Available data:

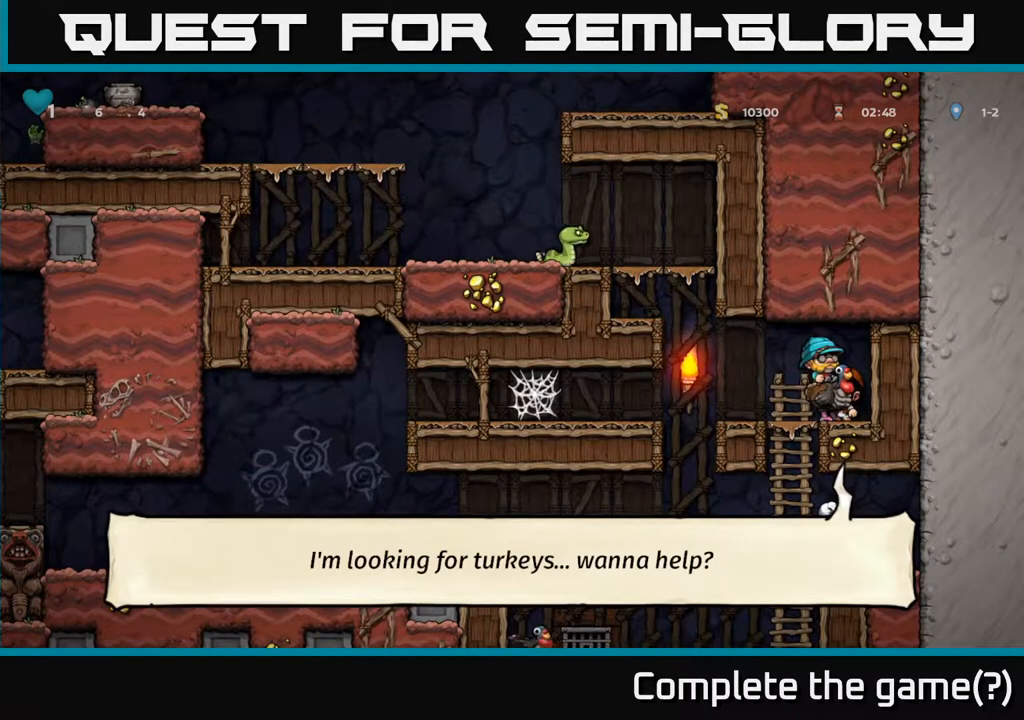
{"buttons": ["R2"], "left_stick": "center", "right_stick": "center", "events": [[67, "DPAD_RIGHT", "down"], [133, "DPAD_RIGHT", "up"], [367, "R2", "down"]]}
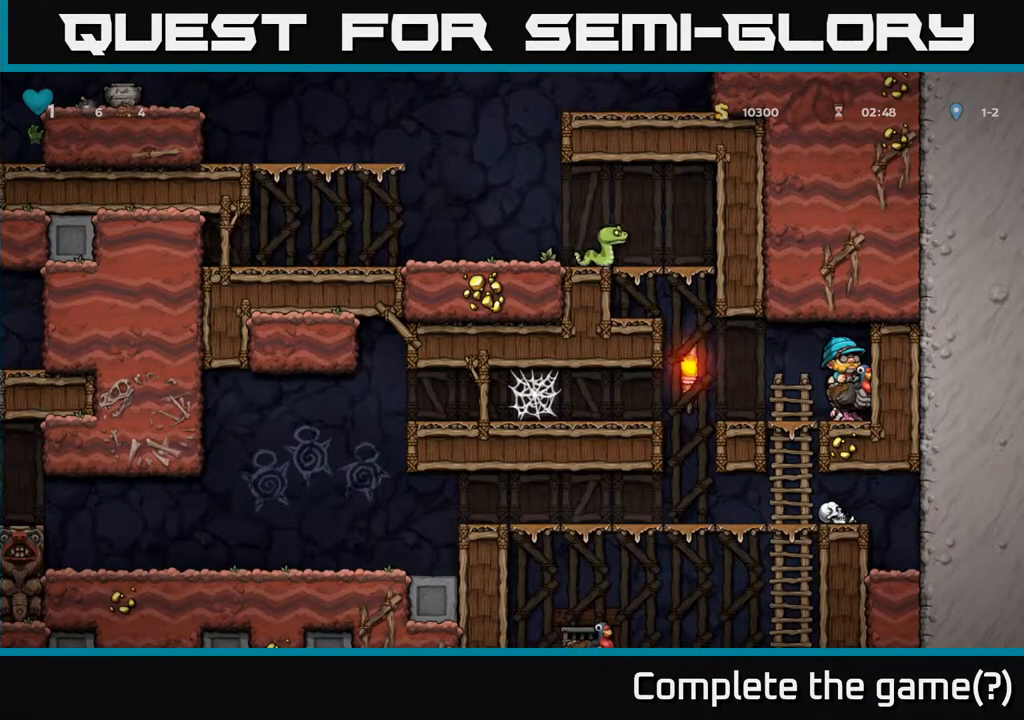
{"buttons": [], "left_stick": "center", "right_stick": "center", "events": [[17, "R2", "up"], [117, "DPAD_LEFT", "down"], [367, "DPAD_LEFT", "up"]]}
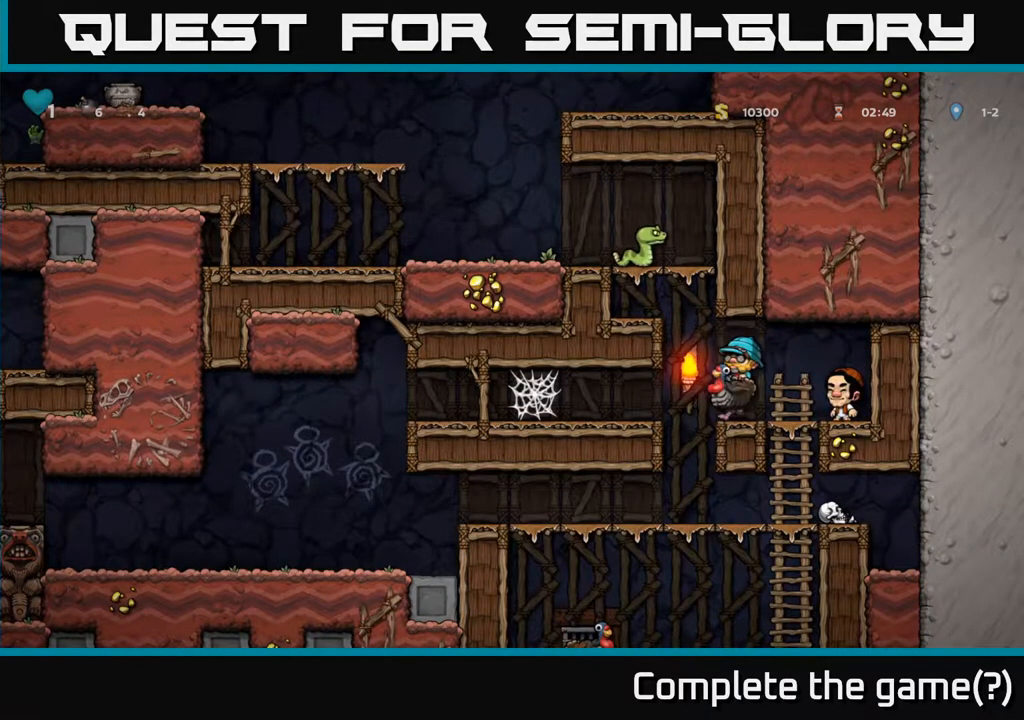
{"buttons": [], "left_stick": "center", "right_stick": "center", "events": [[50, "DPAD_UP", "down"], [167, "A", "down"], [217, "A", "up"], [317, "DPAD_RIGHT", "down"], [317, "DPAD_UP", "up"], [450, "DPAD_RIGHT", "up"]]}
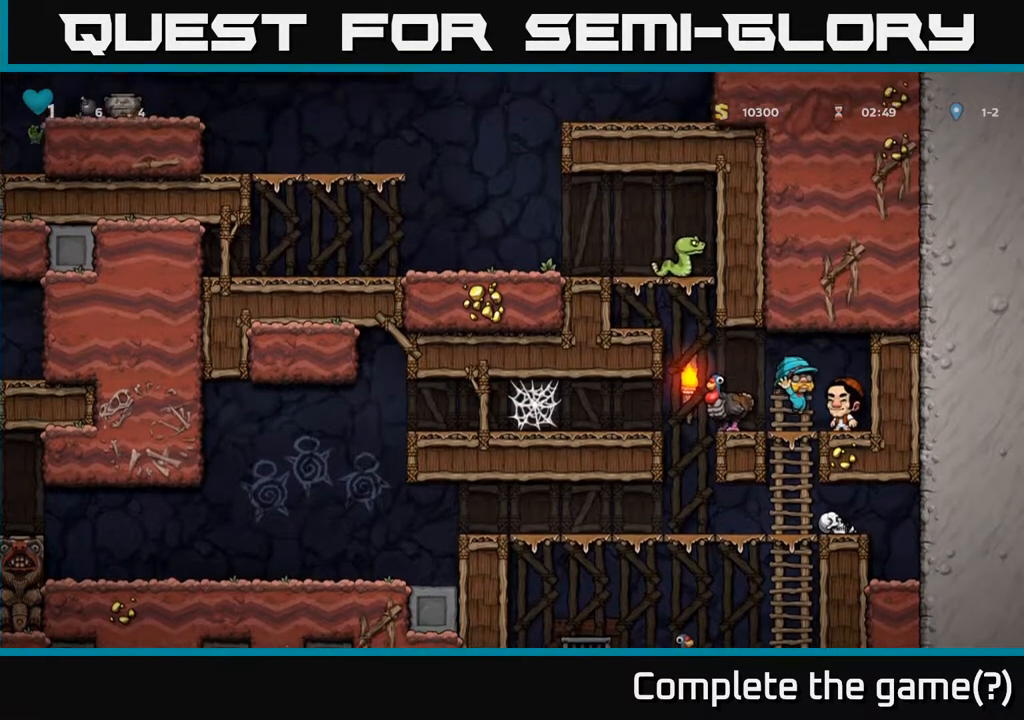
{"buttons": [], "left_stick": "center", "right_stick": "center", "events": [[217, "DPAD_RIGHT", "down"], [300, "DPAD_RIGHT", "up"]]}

Work instructions:
Make an exact copy of the listing above. Do not include the pictures.

Result for this task:
{"buttons": ["R2"], "left_stick": "center", "right_stick": "center", "events": [[67, "DPAD_RIGHT", "down"], [133, "DPAD_RIGHT", "up"], [367, "R2", "down"]]}
{"buttons": [], "left_stick": "center", "right_stick": "center", "events": [[17, "R2", "up"], [117, "DPAD_LEFT", "down"], [367, "DPAD_LEFT", "up"]]}
{"buttons": [], "left_stick": "center", "right_stick": "center", "events": [[50, "DPAD_UP", "down"], [167, "A", "down"], [217, "A", "up"], [317, "DPAD_RIGHT", "down"], [317, "DPAD_UP", "up"], [450, "DPAD_RIGHT", "up"]]}
{"buttons": [], "left_stick": "center", "right_stick": "center", "events": [[217, "DPAD_RIGHT", "down"], [300, "DPAD_RIGHT", "up"]]}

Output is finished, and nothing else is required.